> _TASK TO CARRY OUT_: Skip all pictures; return exactly the lines from the one containing "Figure 4. Thicknesses" through the end of the data.

####

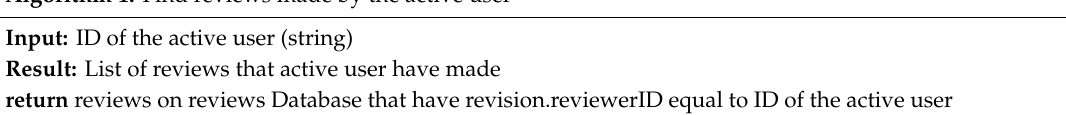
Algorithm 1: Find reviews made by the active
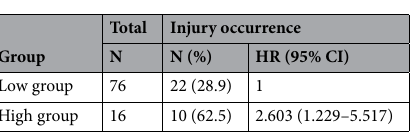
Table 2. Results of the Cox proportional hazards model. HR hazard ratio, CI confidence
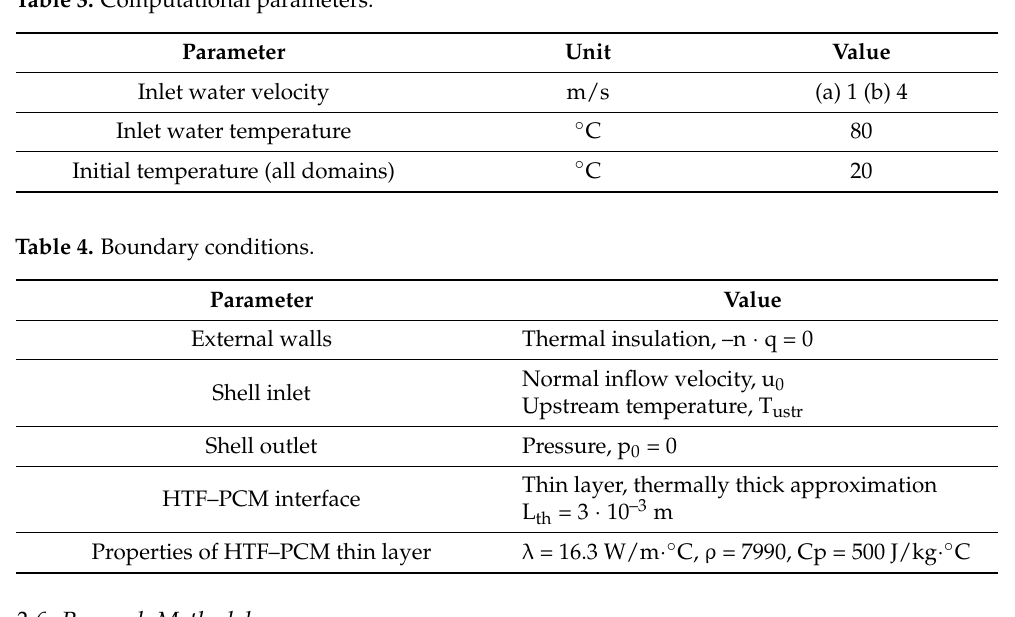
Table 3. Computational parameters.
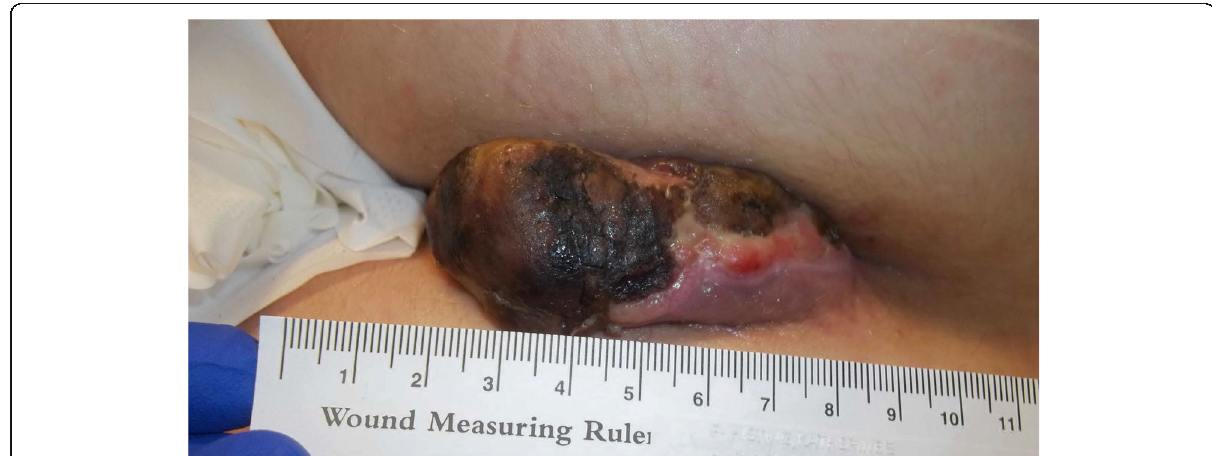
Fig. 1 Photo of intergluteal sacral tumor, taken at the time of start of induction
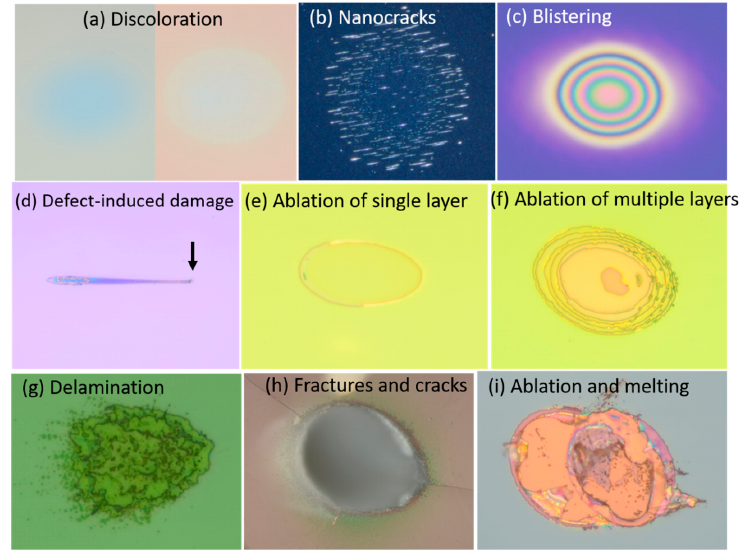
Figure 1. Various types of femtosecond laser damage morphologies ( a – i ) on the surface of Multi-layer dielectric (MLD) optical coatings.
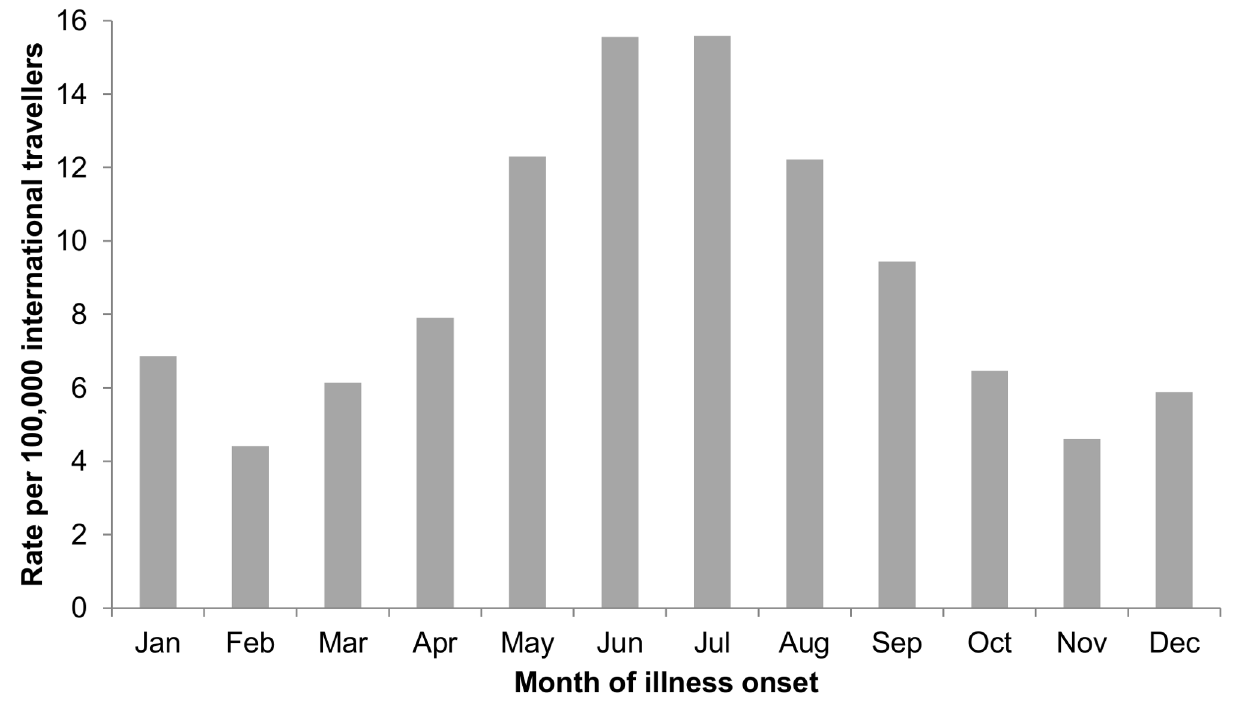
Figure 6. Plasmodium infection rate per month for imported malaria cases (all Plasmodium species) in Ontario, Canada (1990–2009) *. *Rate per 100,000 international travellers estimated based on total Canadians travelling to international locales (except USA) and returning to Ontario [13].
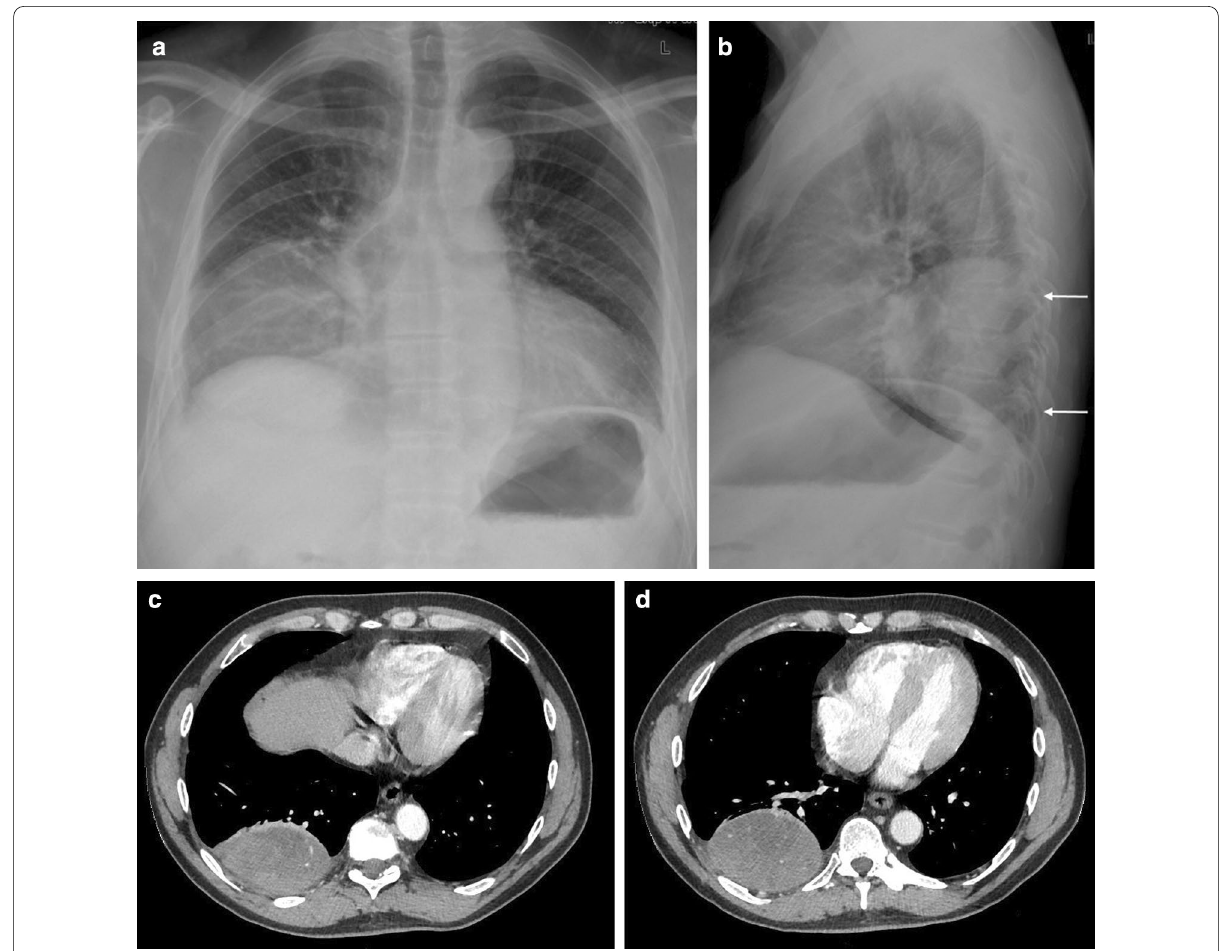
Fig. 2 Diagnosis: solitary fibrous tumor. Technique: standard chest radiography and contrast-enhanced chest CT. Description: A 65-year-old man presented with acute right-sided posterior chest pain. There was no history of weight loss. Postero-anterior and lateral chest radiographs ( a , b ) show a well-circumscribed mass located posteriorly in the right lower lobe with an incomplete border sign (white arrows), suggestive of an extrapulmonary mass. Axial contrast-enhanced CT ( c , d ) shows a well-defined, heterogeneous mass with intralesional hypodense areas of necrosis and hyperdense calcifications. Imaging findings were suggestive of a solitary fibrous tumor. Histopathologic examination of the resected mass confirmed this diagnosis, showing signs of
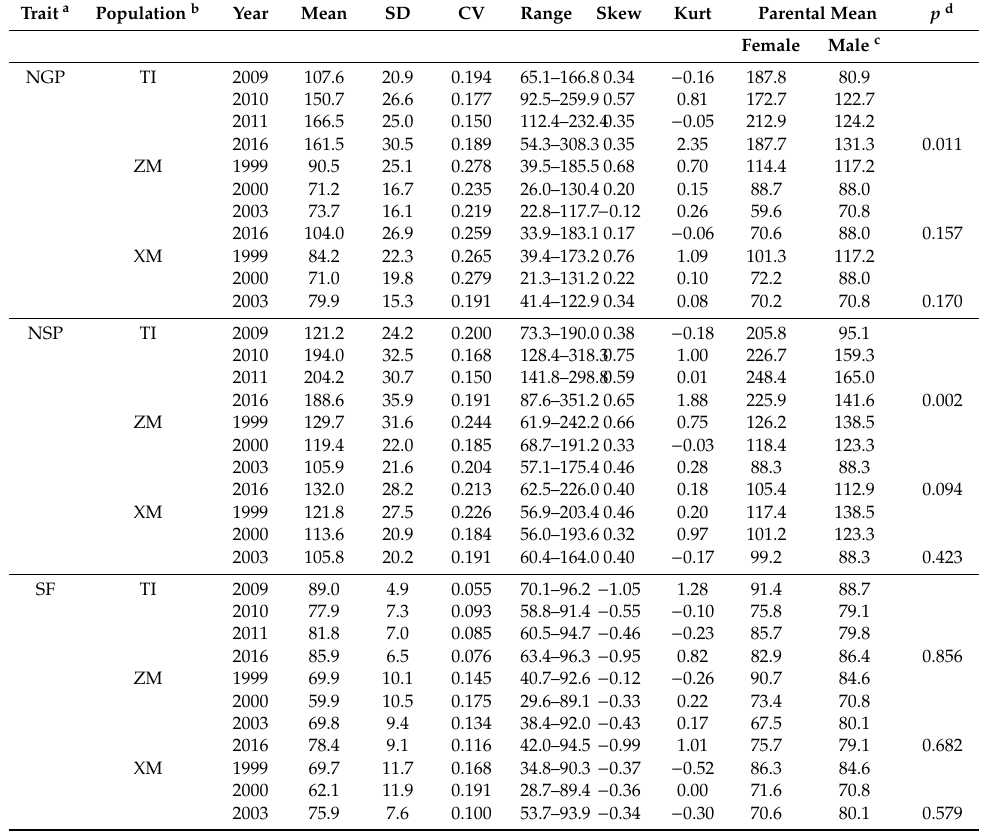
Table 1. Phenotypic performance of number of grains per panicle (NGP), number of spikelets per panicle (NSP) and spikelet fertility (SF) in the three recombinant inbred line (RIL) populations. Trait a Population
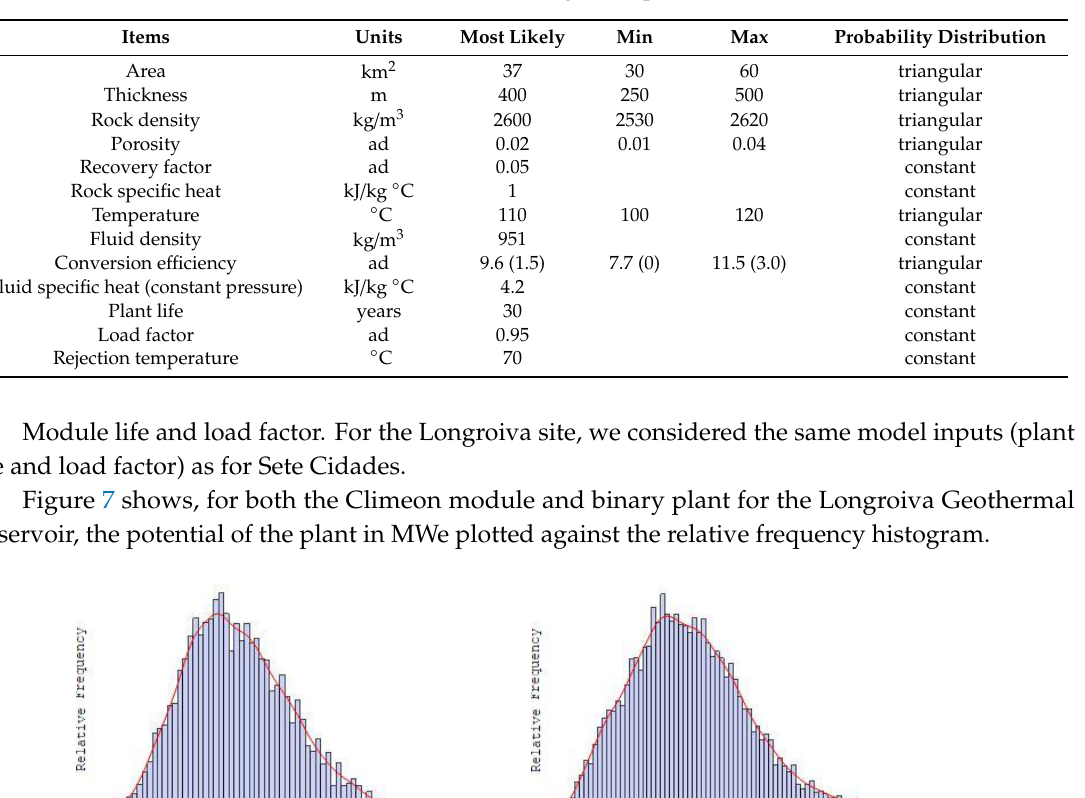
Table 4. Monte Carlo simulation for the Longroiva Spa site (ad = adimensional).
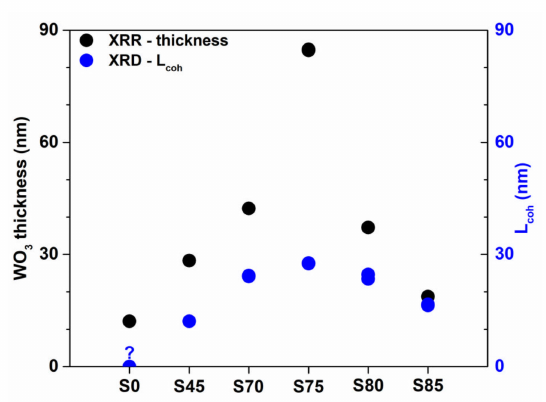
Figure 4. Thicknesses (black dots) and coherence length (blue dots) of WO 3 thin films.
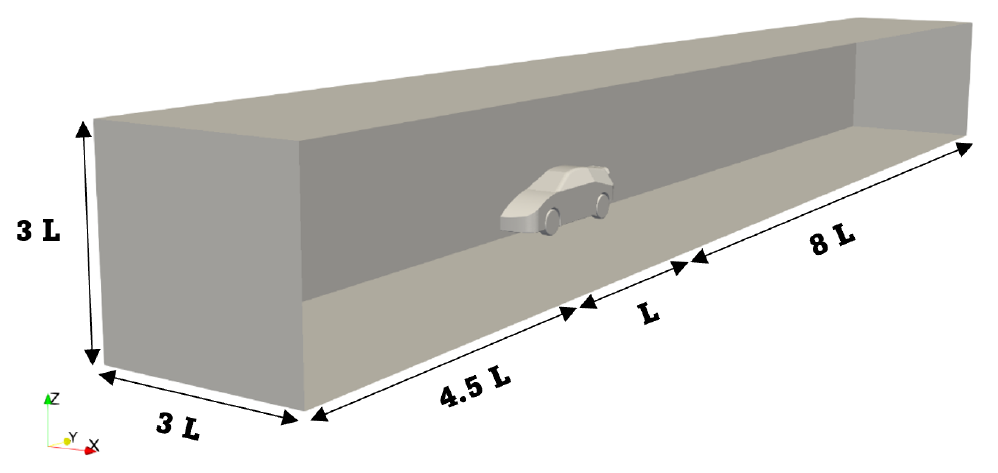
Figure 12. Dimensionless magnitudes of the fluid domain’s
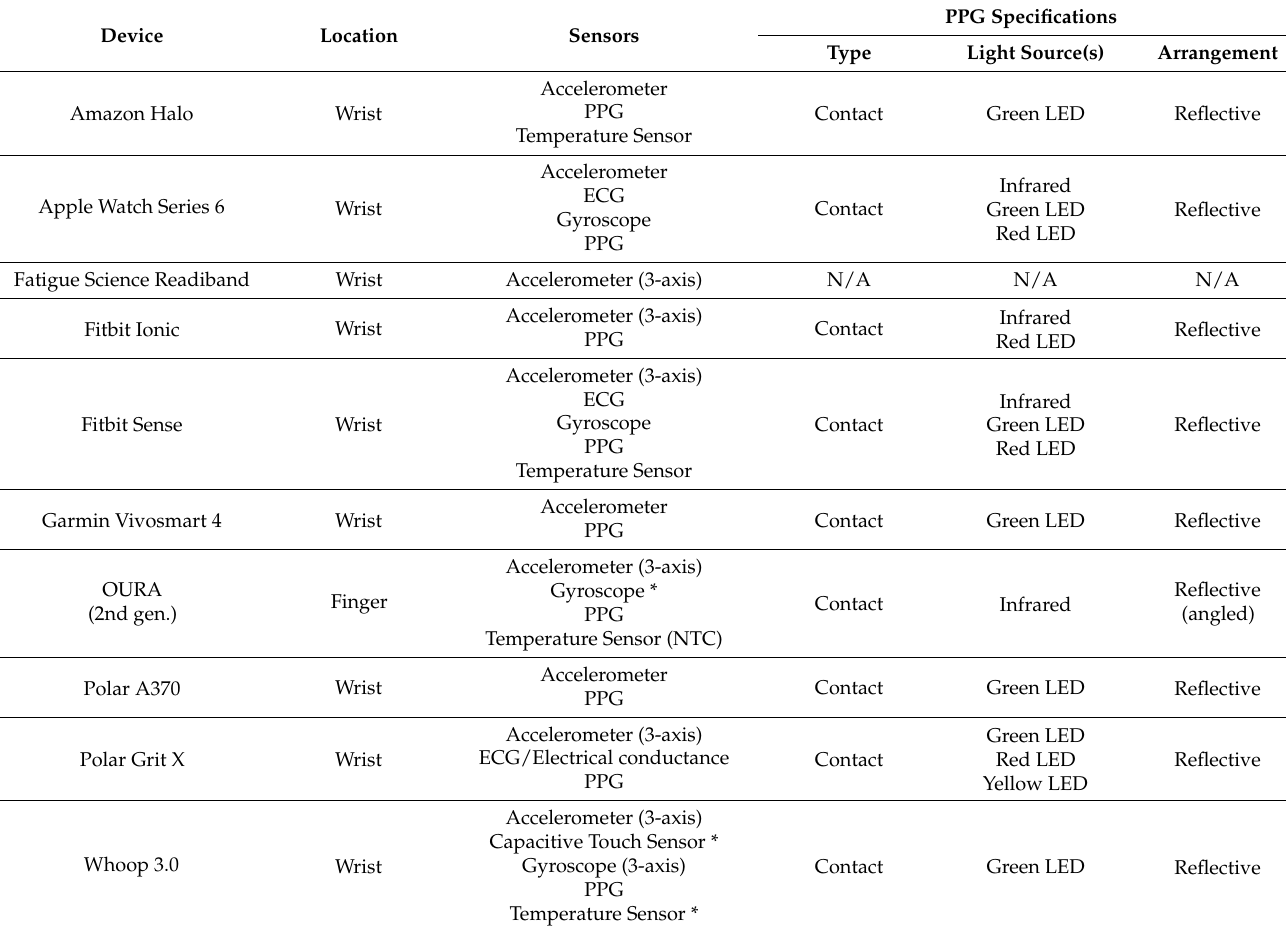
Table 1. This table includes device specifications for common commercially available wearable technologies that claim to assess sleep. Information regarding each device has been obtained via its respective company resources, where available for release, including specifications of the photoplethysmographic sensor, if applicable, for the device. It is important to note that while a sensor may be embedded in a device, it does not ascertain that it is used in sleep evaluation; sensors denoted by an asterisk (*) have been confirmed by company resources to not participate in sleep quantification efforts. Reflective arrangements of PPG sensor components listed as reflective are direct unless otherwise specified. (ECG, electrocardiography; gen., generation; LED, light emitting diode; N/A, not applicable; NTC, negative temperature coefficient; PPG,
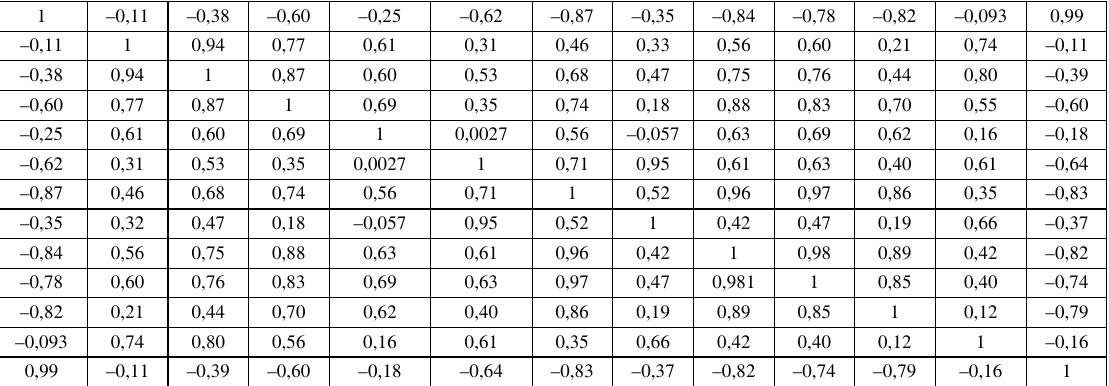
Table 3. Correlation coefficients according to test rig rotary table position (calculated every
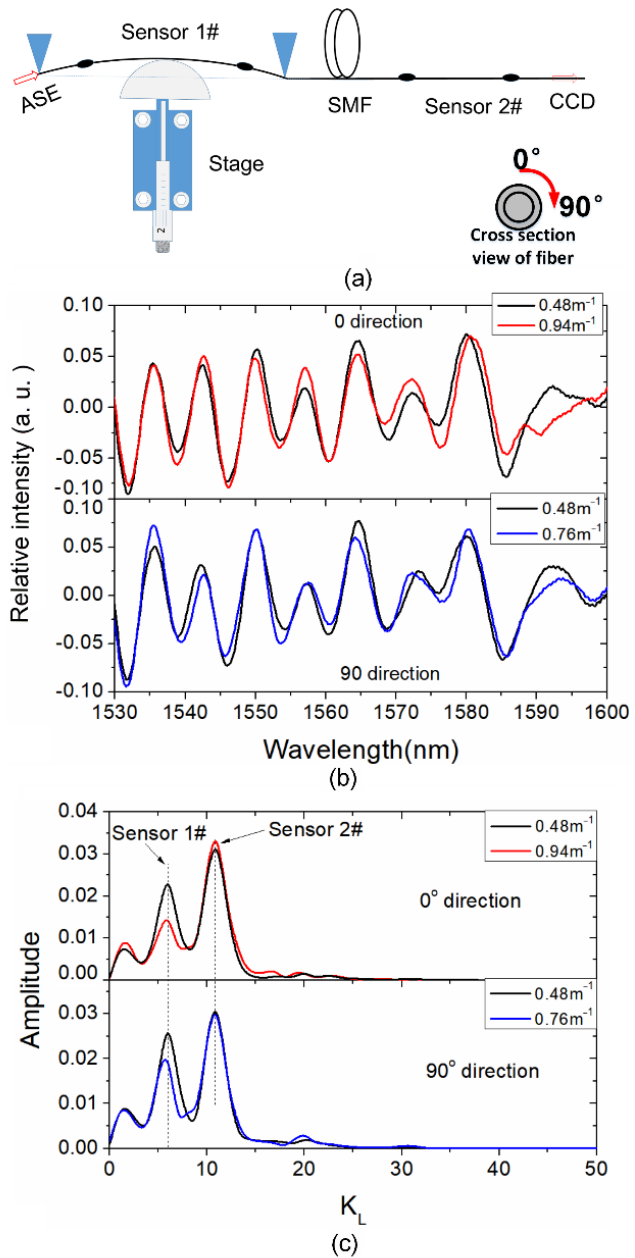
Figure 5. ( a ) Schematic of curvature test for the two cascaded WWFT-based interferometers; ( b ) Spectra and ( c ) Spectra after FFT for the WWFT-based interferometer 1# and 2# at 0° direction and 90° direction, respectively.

####

> _WRITTEN REPLY_:
Figure 4. Thicknesses (black dots) and coherence length (blue dots) of WO 3 thin films.
Figure 12. Dimensionless magnitudes of the fluid domain’s
Table 1. This table includes device specifications for common commercially available wearable technologies that claim to assess sleep. Information regarding each device has been obtained via its respective company resources, where available for release, including specifications of the photoplethysmographic sensor, if applicable, for the device. It is important to note that while a sensor may be embedded in a device, it does not ascertain that it is used in sleep evaluation; sensors denoted by an asterisk (*) have been confirmed by company resources to not participate in sleep quantification efforts. Reflective arrangements of PPG sensor components listed as reflective are direct unless otherwise specified. (ECG, electrocardiography; gen., generation; LED, light emitting diode; N/A, not applicable; NTC, negative temperature coefficient; PPG,
Table 3. Correlation coefficients according to test rig rotary table position (calculated every
Figure 5. ( a ) Schematic of curvature test for the two cascaded WWFT-based interferometers; ( b ) Spectra and ( c ) Spectra after FFT for the WWFT-based interferometer 1# and 2# at 0° direction and 90° direction, respectively.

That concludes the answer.